A chapel was added to the castle before 1102, and a planned town known as Skipsea Brough was established near the castle around 1135 by Count William le Gros. Some remains of this settlement can still be seen, and even to this day, a cluster of cottages near the castle site bears the name Skipsea Brough, though it is not clear whether the cottages are actually on the site of the Norman settlement.
Henry III ordered Skipsea to be slighted (made unusable) in 1221, after the owner, Count William de Forz II, rebelled against the crown. It is not certain that the king's orders were ever carried out, but it seems that the castle was abandoned shortly after that time, and the area used to pasture livestock. The borough was also abandoned, and the site seems to have deserted by 1350.

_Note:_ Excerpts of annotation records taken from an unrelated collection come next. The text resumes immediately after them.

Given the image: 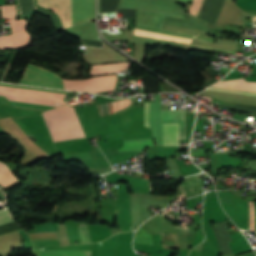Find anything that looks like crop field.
I'll use <instances>...</instances> for the list:
<instances>
[{
    "label": "crop field",
    "instance_id": "8a807250",
    "mask_svg": "<svg viewBox=\"0 0 256 256\" xmlns=\"http://www.w3.org/2000/svg\"><path fill=\"white\" fill-rule=\"evenodd\" d=\"M0 95L6 96L12 105L51 109L58 107L53 105L54 102L62 104V99L65 97L66 92L0 83Z\"/></svg>",
    "mask_w": 256,
    "mask_h": 256
},
{
    "label": "crop field",
    "instance_id": "ac0d7876",
    "mask_svg": "<svg viewBox=\"0 0 256 256\" xmlns=\"http://www.w3.org/2000/svg\"><path fill=\"white\" fill-rule=\"evenodd\" d=\"M42 114L53 141L85 137L73 107L63 105Z\"/></svg>",
    "mask_w": 256,
    "mask_h": 256
},
{
    "label": "crop field",
    "instance_id": "34b2d1b8",
    "mask_svg": "<svg viewBox=\"0 0 256 256\" xmlns=\"http://www.w3.org/2000/svg\"><path fill=\"white\" fill-rule=\"evenodd\" d=\"M163 16H170V17H180L185 18L183 15L179 13H171V12H149V11H139L137 10L136 14V21L135 26L137 28H142L146 30L164 32L174 35H180L190 38H195L203 41H210L213 42L214 38L210 36L198 35L193 33H184L178 32L173 30L163 29Z\"/></svg>",
    "mask_w": 256,
    "mask_h": 256
},
{
    "label": "crop field",
    "instance_id": "412701ff",
    "mask_svg": "<svg viewBox=\"0 0 256 256\" xmlns=\"http://www.w3.org/2000/svg\"><path fill=\"white\" fill-rule=\"evenodd\" d=\"M26 70L45 69H41L39 67L34 66L33 64H29ZM18 83L63 89L61 78L50 71H25L24 76Z\"/></svg>",
    "mask_w": 256,
    "mask_h": 256
},
{
    "label": "crop field",
    "instance_id": "f4fd0767",
    "mask_svg": "<svg viewBox=\"0 0 256 256\" xmlns=\"http://www.w3.org/2000/svg\"><path fill=\"white\" fill-rule=\"evenodd\" d=\"M11 32L16 48H26L30 45L31 38L26 32L28 23L26 20H10ZM12 35L0 37V49H14Z\"/></svg>",
    "mask_w": 256,
    "mask_h": 256
},
{
    "label": "crop field",
    "instance_id": "dd49c442",
    "mask_svg": "<svg viewBox=\"0 0 256 256\" xmlns=\"http://www.w3.org/2000/svg\"><path fill=\"white\" fill-rule=\"evenodd\" d=\"M95 0H72L73 25L95 19Z\"/></svg>",
    "mask_w": 256,
    "mask_h": 256
},
{
    "label": "crop field",
    "instance_id": "e52e79f7",
    "mask_svg": "<svg viewBox=\"0 0 256 256\" xmlns=\"http://www.w3.org/2000/svg\"><path fill=\"white\" fill-rule=\"evenodd\" d=\"M214 86L215 87H221V88H227V89L245 90V91L256 92V83H247L242 79L219 82L218 84H216ZM215 87H211L208 90L225 92V93L244 94V95L256 96V93H253V92L227 90V89H221V88H215Z\"/></svg>",
    "mask_w": 256,
    "mask_h": 256
},
{
    "label": "crop field",
    "instance_id": "d8731c3e",
    "mask_svg": "<svg viewBox=\"0 0 256 256\" xmlns=\"http://www.w3.org/2000/svg\"><path fill=\"white\" fill-rule=\"evenodd\" d=\"M185 111L186 110H161L162 123L180 122L179 139L185 137Z\"/></svg>",
    "mask_w": 256,
    "mask_h": 256
},
{
    "label": "crop field",
    "instance_id": "5a996713",
    "mask_svg": "<svg viewBox=\"0 0 256 256\" xmlns=\"http://www.w3.org/2000/svg\"><path fill=\"white\" fill-rule=\"evenodd\" d=\"M131 100L132 99L108 104L111 109L112 114H115V113L121 111L122 109L130 106ZM108 105L105 104V105L95 106L100 118L112 116Z\"/></svg>",
    "mask_w": 256,
    "mask_h": 256
},
{
    "label": "crop field",
    "instance_id": "3316defc",
    "mask_svg": "<svg viewBox=\"0 0 256 256\" xmlns=\"http://www.w3.org/2000/svg\"><path fill=\"white\" fill-rule=\"evenodd\" d=\"M129 63L130 62H128V63L92 65L91 70H90V74L91 75H99V74L119 72V71L127 69L129 67Z\"/></svg>",
    "mask_w": 256,
    "mask_h": 256
},
{
    "label": "crop field",
    "instance_id": "28ad6ade",
    "mask_svg": "<svg viewBox=\"0 0 256 256\" xmlns=\"http://www.w3.org/2000/svg\"><path fill=\"white\" fill-rule=\"evenodd\" d=\"M178 131L179 123L163 124V145H180Z\"/></svg>",
    "mask_w": 256,
    "mask_h": 256
},
{
    "label": "crop field",
    "instance_id": "d1516ede",
    "mask_svg": "<svg viewBox=\"0 0 256 256\" xmlns=\"http://www.w3.org/2000/svg\"><path fill=\"white\" fill-rule=\"evenodd\" d=\"M33 256H90L91 251L77 250H32Z\"/></svg>",
    "mask_w": 256,
    "mask_h": 256
},
{
    "label": "crop field",
    "instance_id": "22f410ed",
    "mask_svg": "<svg viewBox=\"0 0 256 256\" xmlns=\"http://www.w3.org/2000/svg\"><path fill=\"white\" fill-rule=\"evenodd\" d=\"M152 141H131V142H124V146L118 150V152H128V151H138L144 150L145 147H151Z\"/></svg>",
    "mask_w": 256,
    "mask_h": 256
},
{
    "label": "crop field",
    "instance_id": "cbeb9de0",
    "mask_svg": "<svg viewBox=\"0 0 256 256\" xmlns=\"http://www.w3.org/2000/svg\"><path fill=\"white\" fill-rule=\"evenodd\" d=\"M18 181V179L11 174L10 170L8 169L7 165L0 162V184L5 187L9 184Z\"/></svg>",
    "mask_w": 256,
    "mask_h": 256
},
{
    "label": "crop field",
    "instance_id": "5142ce71",
    "mask_svg": "<svg viewBox=\"0 0 256 256\" xmlns=\"http://www.w3.org/2000/svg\"><path fill=\"white\" fill-rule=\"evenodd\" d=\"M119 0H101L100 13L116 11Z\"/></svg>",
    "mask_w": 256,
    "mask_h": 256
},
{
    "label": "crop field",
    "instance_id": "d9b57169",
    "mask_svg": "<svg viewBox=\"0 0 256 256\" xmlns=\"http://www.w3.org/2000/svg\"><path fill=\"white\" fill-rule=\"evenodd\" d=\"M3 18L15 19L16 8L15 5L1 6Z\"/></svg>",
    "mask_w": 256,
    "mask_h": 256
},
{
    "label": "crop field",
    "instance_id": "733c2abd",
    "mask_svg": "<svg viewBox=\"0 0 256 256\" xmlns=\"http://www.w3.org/2000/svg\"><path fill=\"white\" fill-rule=\"evenodd\" d=\"M35 230H31L29 232H37V231H56L58 230L57 224L47 223L42 225H32Z\"/></svg>",
    "mask_w": 256,
    "mask_h": 256
},
{
    "label": "crop field",
    "instance_id": "4a817a6b",
    "mask_svg": "<svg viewBox=\"0 0 256 256\" xmlns=\"http://www.w3.org/2000/svg\"><path fill=\"white\" fill-rule=\"evenodd\" d=\"M13 217L9 209L0 211V225L13 222Z\"/></svg>",
    "mask_w": 256,
    "mask_h": 256
},
{
    "label": "crop field",
    "instance_id": "bc2a9ffb",
    "mask_svg": "<svg viewBox=\"0 0 256 256\" xmlns=\"http://www.w3.org/2000/svg\"><path fill=\"white\" fill-rule=\"evenodd\" d=\"M183 1L191 2L192 0H183ZM203 1L204 0H193V4L188 12L197 16L200 11Z\"/></svg>",
    "mask_w": 256,
    "mask_h": 256
},
{
    "label": "crop field",
    "instance_id": "214f88e0",
    "mask_svg": "<svg viewBox=\"0 0 256 256\" xmlns=\"http://www.w3.org/2000/svg\"><path fill=\"white\" fill-rule=\"evenodd\" d=\"M192 49H198V50H204V51H211V50H215V51H221V52H226V53H230V54H235L236 51H231V50H222V49H213V48H206V47H202V46H195V45H191Z\"/></svg>",
    "mask_w": 256,
    "mask_h": 256
},
{
    "label": "crop field",
    "instance_id": "92a150f3",
    "mask_svg": "<svg viewBox=\"0 0 256 256\" xmlns=\"http://www.w3.org/2000/svg\"><path fill=\"white\" fill-rule=\"evenodd\" d=\"M16 1V6H17V15H20L19 14V8H18V1L17 0H15ZM34 2H35V9L34 10H38L37 9V2H36V0H34ZM45 9V8H44ZM34 10H32V11H34ZM47 10V9H46ZM32 11H31V18L30 17H28V16H24L23 18H25V17H28L29 19H32ZM39 11V10H38ZM40 12V11H39ZM42 13V12H41ZM53 13H55V12H53ZM56 14V13H55ZM56 16H57V14H56ZM57 18H58V20H59V22H60V19H59V17L57 16ZM19 19H21V15H20V18ZM51 19V21H52V23H53V25H54V27H55V29L57 30V28H56V26H55V24H54V22H53V20H52V18H50ZM60 25H61V27H62V24H61V22H60ZM62 29H63V27H62ZM62 29H60V30H62Z\"/></svg>",
    "mask_w": 256,
    "mask_h": 256
},
{
    "label": "crop field",
    "instance_id": "dafd665d",
    "mask_svg": "<svg viewBox=\"0 0 256 256\" xmlns=\"http://www.w3.org/2000/svg\"><path fill=\"white\" fill-rule=\"evenodd\" d=\"M148 112H149V103H144V125L149 127Z\"/></svg>",
    "mask_w": 256,
    "mask_h": 256
},
{
    "label": "crop field",
    "instance_id": "00972430",
    "mask_svg": "<svg viewBox=\"0 0 256 256\" xmlns=\"http://www.w3.org/2000/svg\"><path fill=\"white\" fill-rule=\"evenodd\" d=\"M20 232H21V234H22V236L24 238V245H25V247H32V244H31V242H30V240L28 238L27 233L24 230H20Z\"/></svg>",
    "mask_w": 256,
    "mask_h": 256
},
{
    "label": "crop field",
    "instance_id": "a9b5d70f",
    "mask_svg": "<svg viewBox=\"0 0 256 256\" xmlns=\"http://www.w3.org/2000/svg\"><path fill=\"white\" fill-rule=\"evenodd\" d=\"M84 45H90V46H98V47H102L103 46V42H97V41H87V40H82Z\"/></svg>",
    "mask_w": 256,
    "mask_h": 256
}]
</instances>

The castle site survives as extensive earthworks with short sections of cobbled wall. At the base of the motte is a flat area that was likely once a defensive mere, or area of marsh, connected to a bailey enclosure 100 yards away.
The most interesting thing about visiting Skipsea Castle is that the site is set in open farmland, so open, in fact, that you can easily see the extent and shape of the bailey banks and ditches that surround the site.
As a result, you can really get an appreciation of the scale of the defences, something that is often difficult to do at many motte sites which have been encroached on by modern civilisation. The other remarkable thing about Skipsea is how far the motte is from the bailey; I've never seen another site where the motte seems off by itself so markedly.